Soon they rose to go with the exception of Gömbös.
“It has been decided by the others,” he said, “that none of you will flee. They only send me.... I shall help from abroad.”
We fixed up everything. Gömbös rose, took his society’s badge from his button-hole: an oak wreath on white ground with ‘For the honour of our country’ on it, and handed it to me. “Take this as a souvenir, nobody has a better right to wear it than you.”
“God bless you; if we live I am sure we shall hear of you,” I said at the door.
They left me and I heard the street door shut. I wondered whether anyone was lying in wait for him, down there in the dark, and listened for a time at the window, but the steps went undisturbed down the street.
I went to my mother. I don’t remember ever having seen her so excited. “Now why don’t you tell me?” she cried. “I know that something has happened.”
“Gömbös came to take leave; he is flying the country.”

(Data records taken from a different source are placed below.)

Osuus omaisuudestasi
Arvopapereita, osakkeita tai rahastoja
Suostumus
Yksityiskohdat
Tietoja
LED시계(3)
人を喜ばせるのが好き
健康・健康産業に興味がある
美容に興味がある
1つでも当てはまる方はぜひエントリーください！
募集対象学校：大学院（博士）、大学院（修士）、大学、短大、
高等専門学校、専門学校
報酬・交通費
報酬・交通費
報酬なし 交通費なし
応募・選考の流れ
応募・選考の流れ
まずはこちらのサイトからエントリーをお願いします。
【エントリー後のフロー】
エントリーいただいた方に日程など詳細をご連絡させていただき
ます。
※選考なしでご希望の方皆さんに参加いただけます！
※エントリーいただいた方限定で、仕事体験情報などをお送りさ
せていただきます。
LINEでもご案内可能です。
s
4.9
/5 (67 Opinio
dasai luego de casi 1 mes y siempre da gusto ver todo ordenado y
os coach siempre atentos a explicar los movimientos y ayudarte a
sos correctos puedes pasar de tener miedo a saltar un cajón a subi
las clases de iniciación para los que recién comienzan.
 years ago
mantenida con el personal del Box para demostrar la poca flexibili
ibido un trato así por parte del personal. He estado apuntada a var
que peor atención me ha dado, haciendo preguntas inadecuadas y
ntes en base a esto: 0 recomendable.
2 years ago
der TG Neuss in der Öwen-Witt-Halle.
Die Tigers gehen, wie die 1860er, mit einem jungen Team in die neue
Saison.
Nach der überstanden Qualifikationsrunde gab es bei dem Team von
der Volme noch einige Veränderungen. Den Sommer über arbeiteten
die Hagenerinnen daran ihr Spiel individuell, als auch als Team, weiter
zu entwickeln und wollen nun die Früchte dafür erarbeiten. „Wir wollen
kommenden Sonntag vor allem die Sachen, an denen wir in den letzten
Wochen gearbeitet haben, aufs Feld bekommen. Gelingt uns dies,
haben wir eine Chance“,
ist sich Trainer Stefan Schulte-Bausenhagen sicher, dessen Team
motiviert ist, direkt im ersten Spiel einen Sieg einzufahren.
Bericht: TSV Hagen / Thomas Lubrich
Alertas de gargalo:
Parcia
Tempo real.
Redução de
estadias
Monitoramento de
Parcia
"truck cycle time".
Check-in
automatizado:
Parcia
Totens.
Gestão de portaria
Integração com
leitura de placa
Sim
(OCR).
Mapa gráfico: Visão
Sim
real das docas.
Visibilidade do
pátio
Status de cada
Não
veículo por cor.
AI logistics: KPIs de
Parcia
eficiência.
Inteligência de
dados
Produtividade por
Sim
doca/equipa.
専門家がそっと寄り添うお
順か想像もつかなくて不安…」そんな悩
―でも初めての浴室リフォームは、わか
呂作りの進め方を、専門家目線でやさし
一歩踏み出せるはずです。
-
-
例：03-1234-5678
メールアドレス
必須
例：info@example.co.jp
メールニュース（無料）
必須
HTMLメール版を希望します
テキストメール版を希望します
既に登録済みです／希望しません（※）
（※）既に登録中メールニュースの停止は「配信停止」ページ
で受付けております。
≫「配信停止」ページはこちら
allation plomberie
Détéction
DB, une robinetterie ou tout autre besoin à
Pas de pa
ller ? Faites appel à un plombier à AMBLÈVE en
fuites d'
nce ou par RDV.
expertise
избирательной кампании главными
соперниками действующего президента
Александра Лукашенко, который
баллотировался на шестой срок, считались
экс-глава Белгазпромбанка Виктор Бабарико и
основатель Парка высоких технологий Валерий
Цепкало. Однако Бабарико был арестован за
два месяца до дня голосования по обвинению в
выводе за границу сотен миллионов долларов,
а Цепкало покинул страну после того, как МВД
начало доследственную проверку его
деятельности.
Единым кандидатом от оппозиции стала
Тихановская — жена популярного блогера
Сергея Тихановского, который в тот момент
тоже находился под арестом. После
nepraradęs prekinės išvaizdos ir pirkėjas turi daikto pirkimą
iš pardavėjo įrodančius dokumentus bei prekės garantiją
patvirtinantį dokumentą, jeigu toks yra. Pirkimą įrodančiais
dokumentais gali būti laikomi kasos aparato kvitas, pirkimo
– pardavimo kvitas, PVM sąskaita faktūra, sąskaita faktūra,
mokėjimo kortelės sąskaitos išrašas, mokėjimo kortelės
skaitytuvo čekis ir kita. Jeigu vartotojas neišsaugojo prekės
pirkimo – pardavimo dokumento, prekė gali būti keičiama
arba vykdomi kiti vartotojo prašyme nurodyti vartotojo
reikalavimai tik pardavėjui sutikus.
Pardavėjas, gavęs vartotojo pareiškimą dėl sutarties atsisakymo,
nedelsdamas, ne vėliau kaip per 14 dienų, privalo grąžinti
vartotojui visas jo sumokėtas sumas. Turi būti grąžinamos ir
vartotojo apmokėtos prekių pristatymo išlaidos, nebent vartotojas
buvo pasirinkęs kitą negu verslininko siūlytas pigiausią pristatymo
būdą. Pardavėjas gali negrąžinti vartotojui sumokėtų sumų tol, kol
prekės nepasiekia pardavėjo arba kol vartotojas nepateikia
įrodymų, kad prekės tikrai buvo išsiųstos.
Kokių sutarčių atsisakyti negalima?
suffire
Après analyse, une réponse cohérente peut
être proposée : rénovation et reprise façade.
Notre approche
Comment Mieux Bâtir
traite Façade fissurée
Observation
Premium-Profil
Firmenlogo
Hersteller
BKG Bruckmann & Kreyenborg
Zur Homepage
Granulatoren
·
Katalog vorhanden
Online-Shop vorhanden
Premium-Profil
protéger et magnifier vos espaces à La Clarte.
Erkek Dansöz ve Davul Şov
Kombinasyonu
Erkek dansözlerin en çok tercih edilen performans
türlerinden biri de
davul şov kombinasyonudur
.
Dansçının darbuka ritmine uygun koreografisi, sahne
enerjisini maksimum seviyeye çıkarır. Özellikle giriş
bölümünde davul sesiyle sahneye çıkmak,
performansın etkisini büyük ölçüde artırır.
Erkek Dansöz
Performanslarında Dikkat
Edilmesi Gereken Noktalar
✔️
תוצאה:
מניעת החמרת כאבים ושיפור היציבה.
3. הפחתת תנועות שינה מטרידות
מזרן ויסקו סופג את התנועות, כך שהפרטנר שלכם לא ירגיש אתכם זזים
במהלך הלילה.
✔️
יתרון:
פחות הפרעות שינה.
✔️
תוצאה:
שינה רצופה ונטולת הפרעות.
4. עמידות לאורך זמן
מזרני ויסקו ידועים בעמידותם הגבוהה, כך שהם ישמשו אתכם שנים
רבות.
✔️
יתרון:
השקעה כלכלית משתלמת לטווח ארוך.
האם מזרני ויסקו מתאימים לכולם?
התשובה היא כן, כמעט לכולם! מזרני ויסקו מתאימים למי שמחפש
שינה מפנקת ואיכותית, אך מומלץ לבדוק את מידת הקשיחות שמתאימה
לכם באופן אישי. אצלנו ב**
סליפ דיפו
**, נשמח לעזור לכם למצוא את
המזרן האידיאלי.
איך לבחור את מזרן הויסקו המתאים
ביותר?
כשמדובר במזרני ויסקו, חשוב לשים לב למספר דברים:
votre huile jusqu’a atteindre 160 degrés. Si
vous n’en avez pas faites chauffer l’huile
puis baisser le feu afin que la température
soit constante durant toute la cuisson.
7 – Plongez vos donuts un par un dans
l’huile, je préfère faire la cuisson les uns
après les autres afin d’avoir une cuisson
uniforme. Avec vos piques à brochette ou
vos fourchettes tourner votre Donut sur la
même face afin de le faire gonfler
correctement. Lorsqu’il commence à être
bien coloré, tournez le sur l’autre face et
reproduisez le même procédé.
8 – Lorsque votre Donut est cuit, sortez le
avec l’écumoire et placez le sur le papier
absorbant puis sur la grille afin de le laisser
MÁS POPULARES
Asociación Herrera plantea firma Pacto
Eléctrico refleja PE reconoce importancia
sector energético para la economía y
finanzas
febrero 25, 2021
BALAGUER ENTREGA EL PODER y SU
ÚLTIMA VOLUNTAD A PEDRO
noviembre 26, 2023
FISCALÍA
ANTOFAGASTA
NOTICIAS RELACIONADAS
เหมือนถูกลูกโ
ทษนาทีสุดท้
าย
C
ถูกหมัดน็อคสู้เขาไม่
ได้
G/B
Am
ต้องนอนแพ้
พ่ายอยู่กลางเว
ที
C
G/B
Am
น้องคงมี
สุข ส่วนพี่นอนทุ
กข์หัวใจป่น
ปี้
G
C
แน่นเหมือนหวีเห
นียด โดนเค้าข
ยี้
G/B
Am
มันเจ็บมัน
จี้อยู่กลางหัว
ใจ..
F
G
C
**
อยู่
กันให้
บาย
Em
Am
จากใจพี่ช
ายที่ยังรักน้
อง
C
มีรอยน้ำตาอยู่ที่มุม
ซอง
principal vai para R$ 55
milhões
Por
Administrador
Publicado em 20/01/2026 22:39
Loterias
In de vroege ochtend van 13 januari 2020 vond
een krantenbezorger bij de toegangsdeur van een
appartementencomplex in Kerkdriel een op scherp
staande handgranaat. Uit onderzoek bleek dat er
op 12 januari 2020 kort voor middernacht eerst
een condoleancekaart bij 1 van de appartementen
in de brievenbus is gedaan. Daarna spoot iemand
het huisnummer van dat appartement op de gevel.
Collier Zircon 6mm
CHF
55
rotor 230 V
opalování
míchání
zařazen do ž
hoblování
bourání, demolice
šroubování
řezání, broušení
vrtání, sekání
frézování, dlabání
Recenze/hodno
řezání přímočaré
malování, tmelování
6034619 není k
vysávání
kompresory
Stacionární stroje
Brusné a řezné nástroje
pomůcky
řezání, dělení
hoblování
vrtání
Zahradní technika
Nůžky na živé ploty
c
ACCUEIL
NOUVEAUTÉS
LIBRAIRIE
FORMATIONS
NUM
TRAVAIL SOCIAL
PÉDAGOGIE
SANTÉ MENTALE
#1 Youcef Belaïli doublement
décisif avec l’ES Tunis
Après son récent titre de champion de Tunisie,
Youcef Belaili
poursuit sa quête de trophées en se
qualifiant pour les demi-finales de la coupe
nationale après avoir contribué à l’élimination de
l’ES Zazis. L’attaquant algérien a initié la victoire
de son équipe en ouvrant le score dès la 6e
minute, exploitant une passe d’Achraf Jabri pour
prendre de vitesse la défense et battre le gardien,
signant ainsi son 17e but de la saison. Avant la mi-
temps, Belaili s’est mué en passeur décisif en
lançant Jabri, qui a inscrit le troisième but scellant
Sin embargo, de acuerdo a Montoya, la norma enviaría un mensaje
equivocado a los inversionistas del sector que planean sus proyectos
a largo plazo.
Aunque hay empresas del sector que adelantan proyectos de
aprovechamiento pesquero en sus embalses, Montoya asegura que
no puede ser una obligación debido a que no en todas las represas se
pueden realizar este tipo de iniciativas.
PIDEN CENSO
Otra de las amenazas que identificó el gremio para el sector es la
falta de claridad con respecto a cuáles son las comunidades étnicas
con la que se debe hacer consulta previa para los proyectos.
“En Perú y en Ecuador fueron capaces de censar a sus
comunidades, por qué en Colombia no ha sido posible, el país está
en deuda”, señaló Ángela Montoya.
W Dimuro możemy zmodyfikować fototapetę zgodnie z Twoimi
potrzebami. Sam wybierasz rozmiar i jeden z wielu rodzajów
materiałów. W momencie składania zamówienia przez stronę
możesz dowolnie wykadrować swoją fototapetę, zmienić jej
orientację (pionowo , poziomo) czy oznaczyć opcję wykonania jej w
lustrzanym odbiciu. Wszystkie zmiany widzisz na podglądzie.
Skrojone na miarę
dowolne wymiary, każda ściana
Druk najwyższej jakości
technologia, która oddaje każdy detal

I changed the subject as soon as possible. We chatted a long time and by and by she calmed down. Or did she only pretend, for my sake? No, she never showed anything but what she felt.
Slowly the clocks struck midnight. And here I am sitting at my writing-table and, instead of imagining destinies, am occupied by my own. Who knows whether I shall still be free to write to-morrow what I leave unwritten to-day?
I packed the most necessary things into a small valise. Again the clocks struck: they are knocking at the gate of the morrow.